Do not use EchoForge to mass-claim codes for resale, redistribution, or abuse of any promotional campaign. Such misuse violates the terms of service of both GearUP Booster and Discord, and may result in legal action, IP bans, or account termination.
| Symptom | Likely Cause | Solution |
|---|---|---|
HTTP 403 Forbidden |
Attestation token is stale or malformed | Re-capture a fresh seed from the GearUP app |
HTTP 429 Too Many Requests |
Throttle too aggressive | Increase delay_range_seconds and reduce max_concurrent |
| Zero codes returned | Campaign slug has expired or changed | Re-check the promotional campaign's active status |
| JSON decode error | Seed file is incomplete or corrupted | Ensure atomic copy of intercepted request body |
- Dynamic Campaign Discovery — Automatically scrape available campaign slugs from the GearUP app's asset manifest
- Proxy Rotation — Integrate with a pool of residential proxies to distribute claim origins
- Webhook Notifications — Send successful claims to Discord/Slack via configurable webhooks
- Code Validity Checker — Ping Discord's redemption endpoint to verify code is still unclaimed
For developers interested in the reverse-engineering methodology, the core endpoint behaves as follows:
POST https://promo.gearup-booster.app/v2/claim
Headers:
x-attestation-version: 2.0
x-client-platform: ios
x-client-version: 3.2.1
Body (JSON):
{
"attestation_token": "<base64_token>",
"device_fingerprint": "<sha256_hex>",
"campaign_slug": "nitro_giveaway_q1_2026",
"timestamp": 1714156800
}
Response (200):
{
"status": "success",
"code": "XXXX-XXXX-XXXX-XXXX"
}
EchoForge reconstructs the attestation_token by observing that the first 32 bytes of the decoded token contain a timestamp-derived seed. By incrementing the seed by a small random offset and re-encoding, the server accepts the token as valid within a ~5-minute window.

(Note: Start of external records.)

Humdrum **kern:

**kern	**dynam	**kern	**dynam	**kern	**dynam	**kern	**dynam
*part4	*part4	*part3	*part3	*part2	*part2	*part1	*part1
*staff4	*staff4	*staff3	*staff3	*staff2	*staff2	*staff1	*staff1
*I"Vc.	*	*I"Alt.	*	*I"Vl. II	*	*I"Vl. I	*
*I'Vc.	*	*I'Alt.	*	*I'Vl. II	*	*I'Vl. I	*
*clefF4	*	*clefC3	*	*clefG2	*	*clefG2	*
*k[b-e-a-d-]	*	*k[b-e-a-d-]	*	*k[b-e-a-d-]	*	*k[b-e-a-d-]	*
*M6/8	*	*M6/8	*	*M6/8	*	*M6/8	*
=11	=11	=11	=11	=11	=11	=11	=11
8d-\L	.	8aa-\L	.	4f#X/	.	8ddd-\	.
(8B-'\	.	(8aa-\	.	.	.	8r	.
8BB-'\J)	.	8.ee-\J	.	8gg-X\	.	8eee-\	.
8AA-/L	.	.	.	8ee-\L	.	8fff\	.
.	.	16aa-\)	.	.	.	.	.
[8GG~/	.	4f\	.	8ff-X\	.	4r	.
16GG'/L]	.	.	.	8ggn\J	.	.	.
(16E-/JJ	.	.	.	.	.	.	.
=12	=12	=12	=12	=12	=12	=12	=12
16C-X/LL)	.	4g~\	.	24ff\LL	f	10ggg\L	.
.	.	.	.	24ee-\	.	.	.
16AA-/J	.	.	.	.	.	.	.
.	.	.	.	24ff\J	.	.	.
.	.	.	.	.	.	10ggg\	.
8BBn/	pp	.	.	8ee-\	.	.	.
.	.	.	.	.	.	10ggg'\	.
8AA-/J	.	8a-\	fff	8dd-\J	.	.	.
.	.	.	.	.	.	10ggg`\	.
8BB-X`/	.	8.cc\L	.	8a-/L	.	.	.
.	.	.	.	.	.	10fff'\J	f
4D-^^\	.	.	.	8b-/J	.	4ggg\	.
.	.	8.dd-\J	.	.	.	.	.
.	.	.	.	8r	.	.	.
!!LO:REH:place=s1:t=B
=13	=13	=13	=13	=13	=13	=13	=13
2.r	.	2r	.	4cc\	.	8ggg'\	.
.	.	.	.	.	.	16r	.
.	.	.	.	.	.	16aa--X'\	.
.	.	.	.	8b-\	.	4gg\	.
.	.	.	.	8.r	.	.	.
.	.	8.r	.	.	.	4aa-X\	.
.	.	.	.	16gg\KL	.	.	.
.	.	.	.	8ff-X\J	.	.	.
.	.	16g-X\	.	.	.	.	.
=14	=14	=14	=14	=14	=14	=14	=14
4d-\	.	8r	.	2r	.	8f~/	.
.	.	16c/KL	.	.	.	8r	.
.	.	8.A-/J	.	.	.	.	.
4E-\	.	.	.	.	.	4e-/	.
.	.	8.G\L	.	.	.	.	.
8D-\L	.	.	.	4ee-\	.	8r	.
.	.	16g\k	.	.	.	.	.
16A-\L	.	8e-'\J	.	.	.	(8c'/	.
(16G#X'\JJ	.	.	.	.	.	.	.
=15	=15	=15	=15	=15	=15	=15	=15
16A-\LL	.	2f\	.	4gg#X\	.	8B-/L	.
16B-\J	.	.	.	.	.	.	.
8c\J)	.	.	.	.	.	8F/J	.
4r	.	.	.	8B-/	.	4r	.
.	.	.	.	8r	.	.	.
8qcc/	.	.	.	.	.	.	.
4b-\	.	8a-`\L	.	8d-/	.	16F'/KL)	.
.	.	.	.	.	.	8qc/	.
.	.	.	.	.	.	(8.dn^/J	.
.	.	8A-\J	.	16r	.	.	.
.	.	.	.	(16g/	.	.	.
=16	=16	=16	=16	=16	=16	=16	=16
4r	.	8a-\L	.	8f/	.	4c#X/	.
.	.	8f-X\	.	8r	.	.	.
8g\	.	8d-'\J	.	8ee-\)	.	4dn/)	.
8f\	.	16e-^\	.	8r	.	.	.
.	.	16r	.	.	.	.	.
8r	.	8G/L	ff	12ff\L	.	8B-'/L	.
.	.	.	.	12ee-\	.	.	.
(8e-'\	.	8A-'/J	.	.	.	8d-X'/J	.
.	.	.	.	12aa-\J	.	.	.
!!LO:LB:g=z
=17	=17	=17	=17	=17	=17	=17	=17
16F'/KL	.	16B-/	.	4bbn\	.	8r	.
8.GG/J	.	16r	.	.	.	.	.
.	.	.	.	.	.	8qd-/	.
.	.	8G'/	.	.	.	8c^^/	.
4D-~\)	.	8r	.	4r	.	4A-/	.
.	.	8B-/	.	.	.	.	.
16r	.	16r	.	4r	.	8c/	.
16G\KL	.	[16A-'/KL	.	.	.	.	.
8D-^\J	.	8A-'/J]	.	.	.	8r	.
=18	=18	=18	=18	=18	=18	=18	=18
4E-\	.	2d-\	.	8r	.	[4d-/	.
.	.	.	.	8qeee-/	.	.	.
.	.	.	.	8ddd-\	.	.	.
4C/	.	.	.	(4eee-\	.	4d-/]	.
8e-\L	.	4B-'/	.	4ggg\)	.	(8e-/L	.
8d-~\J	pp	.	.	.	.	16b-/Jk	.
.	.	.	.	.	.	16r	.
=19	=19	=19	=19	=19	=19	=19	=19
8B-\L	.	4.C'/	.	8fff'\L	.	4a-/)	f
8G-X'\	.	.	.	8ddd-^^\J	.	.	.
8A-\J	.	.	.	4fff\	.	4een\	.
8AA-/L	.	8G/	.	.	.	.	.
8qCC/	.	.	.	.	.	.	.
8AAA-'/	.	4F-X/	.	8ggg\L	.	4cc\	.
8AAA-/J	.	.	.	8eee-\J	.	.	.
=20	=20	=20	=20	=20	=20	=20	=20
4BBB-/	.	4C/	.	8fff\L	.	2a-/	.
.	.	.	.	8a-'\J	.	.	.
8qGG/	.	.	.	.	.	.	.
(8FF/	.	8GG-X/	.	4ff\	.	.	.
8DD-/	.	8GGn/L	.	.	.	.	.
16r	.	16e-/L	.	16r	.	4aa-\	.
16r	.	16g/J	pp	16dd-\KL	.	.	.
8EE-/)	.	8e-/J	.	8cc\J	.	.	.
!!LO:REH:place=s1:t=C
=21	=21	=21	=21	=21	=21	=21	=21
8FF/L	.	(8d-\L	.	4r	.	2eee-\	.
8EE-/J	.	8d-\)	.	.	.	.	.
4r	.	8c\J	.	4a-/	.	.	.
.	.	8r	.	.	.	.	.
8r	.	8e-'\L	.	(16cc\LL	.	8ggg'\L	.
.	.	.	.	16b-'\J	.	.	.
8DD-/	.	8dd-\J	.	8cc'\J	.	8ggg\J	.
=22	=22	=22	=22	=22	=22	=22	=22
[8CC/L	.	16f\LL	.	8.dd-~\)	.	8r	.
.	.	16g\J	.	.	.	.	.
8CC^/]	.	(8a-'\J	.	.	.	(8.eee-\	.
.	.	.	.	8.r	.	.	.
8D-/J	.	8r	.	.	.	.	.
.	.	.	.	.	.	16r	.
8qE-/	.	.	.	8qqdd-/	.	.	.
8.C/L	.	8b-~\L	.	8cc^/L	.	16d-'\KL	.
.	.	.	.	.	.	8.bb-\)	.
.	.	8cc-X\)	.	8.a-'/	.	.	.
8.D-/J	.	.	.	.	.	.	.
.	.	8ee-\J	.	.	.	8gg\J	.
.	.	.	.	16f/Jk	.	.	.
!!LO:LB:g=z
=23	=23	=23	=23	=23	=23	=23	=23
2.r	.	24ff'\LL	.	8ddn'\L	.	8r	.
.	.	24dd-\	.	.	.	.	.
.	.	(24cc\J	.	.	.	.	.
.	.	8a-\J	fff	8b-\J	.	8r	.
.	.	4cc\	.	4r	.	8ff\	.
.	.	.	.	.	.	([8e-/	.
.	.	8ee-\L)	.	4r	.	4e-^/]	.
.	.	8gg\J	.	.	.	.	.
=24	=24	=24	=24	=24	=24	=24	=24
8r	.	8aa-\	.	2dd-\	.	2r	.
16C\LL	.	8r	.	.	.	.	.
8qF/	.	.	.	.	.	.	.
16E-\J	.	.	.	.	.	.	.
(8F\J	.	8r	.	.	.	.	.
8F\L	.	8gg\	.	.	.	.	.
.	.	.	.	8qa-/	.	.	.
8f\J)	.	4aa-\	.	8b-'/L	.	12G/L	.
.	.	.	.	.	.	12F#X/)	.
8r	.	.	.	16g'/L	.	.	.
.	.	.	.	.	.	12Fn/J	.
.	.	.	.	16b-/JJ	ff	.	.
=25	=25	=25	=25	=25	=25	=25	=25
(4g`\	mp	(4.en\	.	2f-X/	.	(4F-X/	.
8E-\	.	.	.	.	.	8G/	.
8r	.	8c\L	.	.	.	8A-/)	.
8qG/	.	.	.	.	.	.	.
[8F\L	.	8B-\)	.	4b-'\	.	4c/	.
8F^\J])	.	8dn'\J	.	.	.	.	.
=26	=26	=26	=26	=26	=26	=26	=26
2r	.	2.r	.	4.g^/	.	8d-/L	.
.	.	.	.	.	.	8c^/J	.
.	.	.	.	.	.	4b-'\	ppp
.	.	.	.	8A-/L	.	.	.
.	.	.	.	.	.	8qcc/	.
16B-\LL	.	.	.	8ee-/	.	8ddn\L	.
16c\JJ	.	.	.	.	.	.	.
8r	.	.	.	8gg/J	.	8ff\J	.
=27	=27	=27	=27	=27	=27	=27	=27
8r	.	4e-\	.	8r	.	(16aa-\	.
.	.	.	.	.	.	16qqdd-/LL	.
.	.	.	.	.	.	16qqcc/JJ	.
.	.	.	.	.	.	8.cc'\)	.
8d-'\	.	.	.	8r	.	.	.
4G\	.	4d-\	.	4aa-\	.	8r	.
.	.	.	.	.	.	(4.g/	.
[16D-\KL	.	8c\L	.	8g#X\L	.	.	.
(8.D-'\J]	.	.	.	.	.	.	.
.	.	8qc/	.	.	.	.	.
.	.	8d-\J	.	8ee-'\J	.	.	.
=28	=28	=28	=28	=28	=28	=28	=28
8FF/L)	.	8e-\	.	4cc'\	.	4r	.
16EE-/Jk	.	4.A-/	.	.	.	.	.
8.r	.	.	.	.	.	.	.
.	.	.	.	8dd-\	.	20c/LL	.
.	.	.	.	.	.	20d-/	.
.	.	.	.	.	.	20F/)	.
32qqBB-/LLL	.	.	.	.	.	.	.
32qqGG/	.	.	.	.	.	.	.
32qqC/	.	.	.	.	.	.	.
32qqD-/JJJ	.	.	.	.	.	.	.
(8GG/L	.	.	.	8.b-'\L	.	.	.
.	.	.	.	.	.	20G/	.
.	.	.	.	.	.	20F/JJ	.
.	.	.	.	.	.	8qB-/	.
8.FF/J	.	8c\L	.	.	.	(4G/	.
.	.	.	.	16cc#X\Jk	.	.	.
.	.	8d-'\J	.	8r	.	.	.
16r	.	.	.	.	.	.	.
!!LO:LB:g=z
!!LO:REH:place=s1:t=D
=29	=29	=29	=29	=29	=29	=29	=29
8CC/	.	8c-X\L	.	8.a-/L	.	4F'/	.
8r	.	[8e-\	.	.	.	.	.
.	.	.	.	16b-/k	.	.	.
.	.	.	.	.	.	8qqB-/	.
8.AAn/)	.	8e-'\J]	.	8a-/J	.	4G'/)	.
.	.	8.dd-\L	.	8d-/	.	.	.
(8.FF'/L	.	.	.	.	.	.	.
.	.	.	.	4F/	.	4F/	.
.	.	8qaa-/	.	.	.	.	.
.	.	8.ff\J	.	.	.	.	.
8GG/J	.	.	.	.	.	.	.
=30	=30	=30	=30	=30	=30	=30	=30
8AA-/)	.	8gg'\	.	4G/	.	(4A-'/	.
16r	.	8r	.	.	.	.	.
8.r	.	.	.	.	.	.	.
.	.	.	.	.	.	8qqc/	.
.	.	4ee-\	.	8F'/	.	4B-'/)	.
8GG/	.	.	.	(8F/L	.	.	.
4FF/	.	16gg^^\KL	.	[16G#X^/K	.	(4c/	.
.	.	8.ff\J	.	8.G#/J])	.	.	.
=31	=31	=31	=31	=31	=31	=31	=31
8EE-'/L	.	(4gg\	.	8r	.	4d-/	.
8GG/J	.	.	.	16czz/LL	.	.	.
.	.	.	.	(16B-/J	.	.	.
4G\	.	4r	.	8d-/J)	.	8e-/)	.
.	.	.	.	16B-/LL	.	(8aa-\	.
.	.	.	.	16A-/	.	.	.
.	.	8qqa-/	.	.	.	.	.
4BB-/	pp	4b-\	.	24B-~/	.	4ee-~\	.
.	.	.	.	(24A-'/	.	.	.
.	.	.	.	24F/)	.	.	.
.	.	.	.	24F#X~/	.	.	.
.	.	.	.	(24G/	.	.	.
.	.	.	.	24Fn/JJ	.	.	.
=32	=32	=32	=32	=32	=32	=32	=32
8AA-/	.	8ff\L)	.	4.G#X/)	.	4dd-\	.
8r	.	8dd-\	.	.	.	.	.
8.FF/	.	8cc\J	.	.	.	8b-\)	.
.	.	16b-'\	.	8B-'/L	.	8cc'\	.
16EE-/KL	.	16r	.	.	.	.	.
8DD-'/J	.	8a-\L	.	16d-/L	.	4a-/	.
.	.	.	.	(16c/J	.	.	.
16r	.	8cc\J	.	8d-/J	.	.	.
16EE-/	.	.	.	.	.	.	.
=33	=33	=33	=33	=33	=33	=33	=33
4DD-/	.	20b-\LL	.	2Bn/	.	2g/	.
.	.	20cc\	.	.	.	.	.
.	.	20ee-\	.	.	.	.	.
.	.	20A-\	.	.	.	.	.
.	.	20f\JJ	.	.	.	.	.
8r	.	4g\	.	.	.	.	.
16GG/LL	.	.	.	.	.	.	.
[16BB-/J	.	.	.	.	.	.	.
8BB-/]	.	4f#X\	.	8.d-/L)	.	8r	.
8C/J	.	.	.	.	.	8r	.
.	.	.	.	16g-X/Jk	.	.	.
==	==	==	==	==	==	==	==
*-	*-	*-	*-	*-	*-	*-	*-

This project is distributed under the MIT License. You are free to use, modify, and distribute this software for any lawful purpose, provided that the original copyright notice and permission notice are included in all copies or substantial portions of the software.
Important: This software is provided "as is", without warranty of any kind, express or implied, including but not limited to the warranties of merchantability, fitness for a particular purpose, and noninfringement. In no event shall the authors or copyright holders be liable for any claim, damages, or other liability, whether in an action of contract, tort, or otherwise, arising from, out of, or in connection with the software or the use or other dealings in the software.
The user assumes all responsibility for compliance with applicable laws, terms of service, and platform policies. The intended purpose of this tool is educational research into promotional API architectures. Misuse, including but not limited to fraudulent mass-claiming, resale of promotional assets, or violation of any service's terms of use, is strictly prohibited and is the sole responsibility of the user.